In that regard, Taigi’s hokku is a shorter and eastern version of the objective sentiments found in Robert Frost’s poem The Pasture, only in Taigi the “you” is present only by its absence:

I’m going out to clean the pasture spring;
I’ll only stop to rake the leaves away
(And wait to watch the water clear, I may):
I sha’n’t be gone long.—You come too.

I’m going out to fetch the little calf 
That’s standing by the mother. It’s so young,
It totters when she licks it with her tongue.
I sha’n’t be gone long.—You come too.

David

TAIGI AND THE FALLEN BLOSSOMS

Today’s hokku is a spring hokku by Taigi.  To get the meaning of it in English I will take some liberties, then explain the original:

Everything swept up
Is cherry blossom;
The evening temple. 

The original says “Dust/rubbish all cherry-blossom; temple’s evening.”  But if we say, as  Blyth does…

The temple evening;
The dust is all
Cherry blossoms.

…then that sounds odd to American ears, because we do not use “dust” to mean also “rubbish,” as the British do.  They have their “dustbin,” but we have our  “garbage can.”  Blyth, of course, is using “dust” here in the British sense, to mean [in this case] all the debris fallen to the ground – twigs, dead leaves, etc.  But when we say “dust” in America, we tend to think only of tiny particles of dry dirt, etc — that fall out of the air or that blow up from the earth.  That is why Blyth’s “dust” is not the best translation in American English.  But “rubbish” or “garbage” is too severe.  That is why in my version, I have used the overall meaning of the hokku rather than a literal translation of its words.

As for the hokku itself, in spite of being a spring hokku (the time of increasing yang), it has an overall feeling of yin — of age and decay.  The setting is the grounds of a temple at evening, and of course evening is a yin time of day.  Fallen cherry blossoms are also yin — they are dead, returning to the soil.  So in this hokku, paradoxically, we have both harmony of similarity (yin evening, yin blossoms) and harmony of contrast (spring, withered blossoms).

It is a hokku of impermanence.  Only a short while earlier people had flocked to the temple grounds to see the beauty of the blossoms.  Now they are just “yard debris” to be swept up and disposed of.  But nonetheless, we get the feeling that the fallen blossoms are a “richer dust” than the usual sweepings.

We could even translate the verse like this:

The temple evening;
All the sweepings
Are cherry blossom. 

 

David

BASIC HOKKU PRINCIPLES: HARMONY OF SIMILARITY

Aspen Forest

THIS IS A BILINGUAL POSTING IN ENGLISH AND INTERLINGUA
ISTE ES UN ARTICULO BILINGUE IN INTERLINGUA E IN ANGLESE

Il ha un hokku interessante del comenciamento de autumno:

Le autumno comencia;
Depost un banio,
Le lassitude. 

Iste nos monstra harmonia de similaritate.  In le autumno, le energias de Natura se cambia; le energia Yang (active) decresce, e le energia Yin (passive) cresce.

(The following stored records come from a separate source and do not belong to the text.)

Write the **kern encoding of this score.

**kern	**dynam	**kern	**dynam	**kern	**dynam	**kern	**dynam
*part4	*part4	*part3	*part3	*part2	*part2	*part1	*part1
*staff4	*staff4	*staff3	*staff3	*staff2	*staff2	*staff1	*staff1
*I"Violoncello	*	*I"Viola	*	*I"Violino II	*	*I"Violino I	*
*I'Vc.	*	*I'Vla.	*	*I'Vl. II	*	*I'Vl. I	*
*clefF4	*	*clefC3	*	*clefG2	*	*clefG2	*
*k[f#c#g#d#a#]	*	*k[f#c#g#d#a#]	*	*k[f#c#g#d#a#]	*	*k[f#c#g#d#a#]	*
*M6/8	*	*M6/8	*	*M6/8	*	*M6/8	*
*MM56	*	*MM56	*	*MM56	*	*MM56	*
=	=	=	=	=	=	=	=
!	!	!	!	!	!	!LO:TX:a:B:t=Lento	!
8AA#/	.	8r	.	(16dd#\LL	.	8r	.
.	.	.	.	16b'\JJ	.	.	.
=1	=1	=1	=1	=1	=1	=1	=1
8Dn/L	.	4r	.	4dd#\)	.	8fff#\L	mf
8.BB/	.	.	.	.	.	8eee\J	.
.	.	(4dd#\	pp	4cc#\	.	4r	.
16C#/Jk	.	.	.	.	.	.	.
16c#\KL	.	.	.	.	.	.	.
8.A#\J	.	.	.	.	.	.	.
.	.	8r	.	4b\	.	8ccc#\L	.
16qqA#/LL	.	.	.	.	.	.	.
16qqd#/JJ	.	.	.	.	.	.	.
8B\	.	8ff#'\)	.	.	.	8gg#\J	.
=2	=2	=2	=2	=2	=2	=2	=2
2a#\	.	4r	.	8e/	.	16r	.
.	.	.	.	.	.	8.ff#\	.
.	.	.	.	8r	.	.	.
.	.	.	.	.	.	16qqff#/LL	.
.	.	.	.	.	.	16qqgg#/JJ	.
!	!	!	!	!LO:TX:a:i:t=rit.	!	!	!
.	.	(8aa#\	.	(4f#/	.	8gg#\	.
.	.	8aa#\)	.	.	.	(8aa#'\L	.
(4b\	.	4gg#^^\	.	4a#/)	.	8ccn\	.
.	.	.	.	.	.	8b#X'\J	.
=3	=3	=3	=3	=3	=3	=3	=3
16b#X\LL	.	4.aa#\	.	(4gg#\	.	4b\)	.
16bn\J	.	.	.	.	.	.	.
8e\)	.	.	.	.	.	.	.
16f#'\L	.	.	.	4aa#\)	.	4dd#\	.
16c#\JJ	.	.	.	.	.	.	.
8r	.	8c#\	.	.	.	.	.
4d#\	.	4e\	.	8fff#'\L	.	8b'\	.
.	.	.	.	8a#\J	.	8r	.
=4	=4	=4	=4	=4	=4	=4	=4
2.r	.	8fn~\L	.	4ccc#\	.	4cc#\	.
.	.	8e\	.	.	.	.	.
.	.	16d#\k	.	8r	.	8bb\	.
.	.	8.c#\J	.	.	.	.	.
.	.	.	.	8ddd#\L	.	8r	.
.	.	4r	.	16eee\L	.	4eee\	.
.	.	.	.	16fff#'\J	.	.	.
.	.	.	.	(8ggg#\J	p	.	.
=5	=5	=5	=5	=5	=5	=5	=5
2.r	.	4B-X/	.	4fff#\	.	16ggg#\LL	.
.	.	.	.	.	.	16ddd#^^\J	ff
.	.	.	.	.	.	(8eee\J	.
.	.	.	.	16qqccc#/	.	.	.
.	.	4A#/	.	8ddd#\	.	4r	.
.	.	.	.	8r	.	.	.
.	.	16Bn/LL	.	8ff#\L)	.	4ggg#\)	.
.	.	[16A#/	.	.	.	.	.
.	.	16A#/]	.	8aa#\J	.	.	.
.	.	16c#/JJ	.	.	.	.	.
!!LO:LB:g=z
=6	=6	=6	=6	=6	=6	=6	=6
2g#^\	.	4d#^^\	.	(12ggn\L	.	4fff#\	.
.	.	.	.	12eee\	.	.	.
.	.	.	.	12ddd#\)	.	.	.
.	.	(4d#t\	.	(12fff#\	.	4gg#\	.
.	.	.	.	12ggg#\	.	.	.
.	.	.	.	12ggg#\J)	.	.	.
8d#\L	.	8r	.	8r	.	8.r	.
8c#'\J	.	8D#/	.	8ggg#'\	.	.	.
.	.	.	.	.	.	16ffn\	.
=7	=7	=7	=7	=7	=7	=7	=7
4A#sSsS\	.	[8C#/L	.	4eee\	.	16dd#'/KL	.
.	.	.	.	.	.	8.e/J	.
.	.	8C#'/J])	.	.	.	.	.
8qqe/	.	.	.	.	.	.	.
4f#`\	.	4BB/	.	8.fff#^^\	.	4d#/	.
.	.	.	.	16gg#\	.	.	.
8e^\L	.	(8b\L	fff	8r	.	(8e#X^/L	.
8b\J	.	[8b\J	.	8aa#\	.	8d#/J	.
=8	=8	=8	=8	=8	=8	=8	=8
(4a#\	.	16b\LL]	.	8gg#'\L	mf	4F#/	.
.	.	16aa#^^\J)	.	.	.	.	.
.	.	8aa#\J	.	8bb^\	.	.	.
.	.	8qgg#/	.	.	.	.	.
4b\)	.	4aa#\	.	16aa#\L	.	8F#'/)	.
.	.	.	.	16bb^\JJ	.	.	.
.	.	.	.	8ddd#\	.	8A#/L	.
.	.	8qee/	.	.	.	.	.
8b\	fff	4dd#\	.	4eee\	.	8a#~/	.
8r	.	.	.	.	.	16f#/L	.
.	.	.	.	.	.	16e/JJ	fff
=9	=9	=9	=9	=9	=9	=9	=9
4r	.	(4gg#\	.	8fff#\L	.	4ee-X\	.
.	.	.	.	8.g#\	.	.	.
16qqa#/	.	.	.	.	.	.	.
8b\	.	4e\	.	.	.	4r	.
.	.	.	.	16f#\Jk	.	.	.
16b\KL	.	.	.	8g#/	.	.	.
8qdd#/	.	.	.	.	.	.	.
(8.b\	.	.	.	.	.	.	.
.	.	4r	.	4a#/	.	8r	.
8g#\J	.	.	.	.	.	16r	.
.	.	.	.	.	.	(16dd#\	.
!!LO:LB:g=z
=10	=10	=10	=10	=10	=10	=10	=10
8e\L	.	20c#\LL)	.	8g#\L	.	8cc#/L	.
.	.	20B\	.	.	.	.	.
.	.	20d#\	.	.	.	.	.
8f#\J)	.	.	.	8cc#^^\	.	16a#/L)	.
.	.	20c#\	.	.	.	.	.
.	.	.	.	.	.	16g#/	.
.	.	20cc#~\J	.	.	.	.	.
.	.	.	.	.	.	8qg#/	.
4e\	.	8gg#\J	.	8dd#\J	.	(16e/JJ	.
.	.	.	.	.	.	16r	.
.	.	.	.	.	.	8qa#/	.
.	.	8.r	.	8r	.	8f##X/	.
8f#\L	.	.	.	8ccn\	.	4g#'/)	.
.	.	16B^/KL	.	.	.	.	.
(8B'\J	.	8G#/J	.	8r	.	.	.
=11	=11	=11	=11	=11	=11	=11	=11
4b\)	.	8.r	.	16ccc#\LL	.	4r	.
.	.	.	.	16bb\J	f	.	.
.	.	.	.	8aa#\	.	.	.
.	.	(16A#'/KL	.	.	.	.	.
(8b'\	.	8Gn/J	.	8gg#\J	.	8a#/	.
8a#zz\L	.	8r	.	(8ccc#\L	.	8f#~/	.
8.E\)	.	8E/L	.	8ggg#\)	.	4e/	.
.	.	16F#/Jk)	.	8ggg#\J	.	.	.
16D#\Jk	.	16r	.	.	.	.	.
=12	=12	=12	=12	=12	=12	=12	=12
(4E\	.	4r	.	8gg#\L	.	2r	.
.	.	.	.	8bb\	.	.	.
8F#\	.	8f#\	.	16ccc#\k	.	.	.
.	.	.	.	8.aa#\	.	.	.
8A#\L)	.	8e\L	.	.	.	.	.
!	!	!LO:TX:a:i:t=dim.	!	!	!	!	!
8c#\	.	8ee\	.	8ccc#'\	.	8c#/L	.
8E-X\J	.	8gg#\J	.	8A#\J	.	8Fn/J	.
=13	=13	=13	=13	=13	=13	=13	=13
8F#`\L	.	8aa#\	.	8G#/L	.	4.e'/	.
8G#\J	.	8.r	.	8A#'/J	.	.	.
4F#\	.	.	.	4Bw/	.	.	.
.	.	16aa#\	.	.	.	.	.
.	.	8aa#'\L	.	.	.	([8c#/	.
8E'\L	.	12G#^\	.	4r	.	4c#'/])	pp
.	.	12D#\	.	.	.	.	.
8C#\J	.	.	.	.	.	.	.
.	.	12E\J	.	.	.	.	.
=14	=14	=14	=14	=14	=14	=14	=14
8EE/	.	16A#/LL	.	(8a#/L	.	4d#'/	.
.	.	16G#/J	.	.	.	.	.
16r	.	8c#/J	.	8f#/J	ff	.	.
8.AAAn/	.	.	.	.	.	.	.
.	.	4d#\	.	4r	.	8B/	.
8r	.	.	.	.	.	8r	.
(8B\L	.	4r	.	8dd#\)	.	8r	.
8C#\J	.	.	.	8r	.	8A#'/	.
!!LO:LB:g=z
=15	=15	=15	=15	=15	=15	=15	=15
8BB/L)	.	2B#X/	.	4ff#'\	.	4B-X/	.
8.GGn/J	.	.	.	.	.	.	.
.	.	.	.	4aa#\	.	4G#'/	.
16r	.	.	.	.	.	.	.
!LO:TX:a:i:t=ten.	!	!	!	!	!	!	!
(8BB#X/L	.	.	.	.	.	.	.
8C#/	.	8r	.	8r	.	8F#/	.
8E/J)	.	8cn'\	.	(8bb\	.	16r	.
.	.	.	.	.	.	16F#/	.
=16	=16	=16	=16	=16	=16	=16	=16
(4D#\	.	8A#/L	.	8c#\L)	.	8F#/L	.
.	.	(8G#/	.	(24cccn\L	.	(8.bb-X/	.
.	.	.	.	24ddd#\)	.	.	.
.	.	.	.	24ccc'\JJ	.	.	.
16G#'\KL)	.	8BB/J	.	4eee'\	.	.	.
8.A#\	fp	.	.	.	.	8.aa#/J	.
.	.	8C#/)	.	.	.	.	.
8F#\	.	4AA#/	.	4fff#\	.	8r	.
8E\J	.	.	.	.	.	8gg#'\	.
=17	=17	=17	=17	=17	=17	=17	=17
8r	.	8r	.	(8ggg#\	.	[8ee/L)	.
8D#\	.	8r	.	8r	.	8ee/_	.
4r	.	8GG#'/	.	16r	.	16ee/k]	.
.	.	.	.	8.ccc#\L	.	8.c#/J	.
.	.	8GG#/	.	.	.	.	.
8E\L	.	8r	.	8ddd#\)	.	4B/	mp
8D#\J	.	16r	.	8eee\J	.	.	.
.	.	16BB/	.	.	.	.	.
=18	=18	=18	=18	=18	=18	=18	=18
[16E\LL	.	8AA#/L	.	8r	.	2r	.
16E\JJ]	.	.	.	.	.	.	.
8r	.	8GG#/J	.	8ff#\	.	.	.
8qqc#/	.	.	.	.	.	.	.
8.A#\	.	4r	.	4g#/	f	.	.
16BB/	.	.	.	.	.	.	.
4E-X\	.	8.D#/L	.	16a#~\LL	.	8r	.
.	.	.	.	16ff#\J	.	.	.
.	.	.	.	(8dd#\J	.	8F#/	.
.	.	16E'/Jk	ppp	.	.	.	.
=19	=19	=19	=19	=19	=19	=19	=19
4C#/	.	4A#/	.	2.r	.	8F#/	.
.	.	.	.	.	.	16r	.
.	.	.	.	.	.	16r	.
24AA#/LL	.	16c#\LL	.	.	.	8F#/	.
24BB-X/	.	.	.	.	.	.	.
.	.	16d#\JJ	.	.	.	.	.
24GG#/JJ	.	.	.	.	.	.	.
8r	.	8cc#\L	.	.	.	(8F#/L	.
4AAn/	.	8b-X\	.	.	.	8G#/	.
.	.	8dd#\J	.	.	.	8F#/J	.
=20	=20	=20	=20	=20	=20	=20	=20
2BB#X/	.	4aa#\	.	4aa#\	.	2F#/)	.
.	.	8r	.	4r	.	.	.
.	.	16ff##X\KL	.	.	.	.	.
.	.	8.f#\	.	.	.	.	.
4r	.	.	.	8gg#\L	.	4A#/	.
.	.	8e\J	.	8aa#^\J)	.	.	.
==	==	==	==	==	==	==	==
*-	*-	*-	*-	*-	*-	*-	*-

Proque in iste hokku le autor — Taigi — nos relate que le autumno comencia, e anque que depost del banio ille se senta lasse?  Iste es simple quando nos apprehende le principio del harmonia de similaritate.

in le autumno, le energias del Natura decresce; depost del banio, le energia del corpore de Taigi anque decresce — ita, harmonia de similaritate.

Quando nos apprehende tal cosas, nos pote e scribe e comprehende hokku.  Assi scriber hokku no es como scriber le haiku; le hokku require plus del scriptor, e anque plus del lector.

Si tu pote comprehende lo que io scribe in Interlingua, dice me lo, si il tu place.

 English Version

There is an interesting hokku about the beginning of autumn:

Autumn begins;
The feeling of weakness
After the bath.

This shows us harmony of similarity.  In autumn, the energies of Nature change.  The Yang (active) energy decreases, the Yin (passive) energy grows.

Why does the author of this hokku — Taigi — tell us that autumn is beginning, and also that after the bath he feels weak?  This is simple when we understand the principle of harmony of similarity.

In the autumn, the energy of Nature decreases.   After the bath, the energy of the body of Taigi also decreases.  Thus, harmony of similarity.

When we understand such things, we can write and understand hokku.  So to write hokku is not like writing the haiku; the hokku requires more of the writer, and also more of the reader.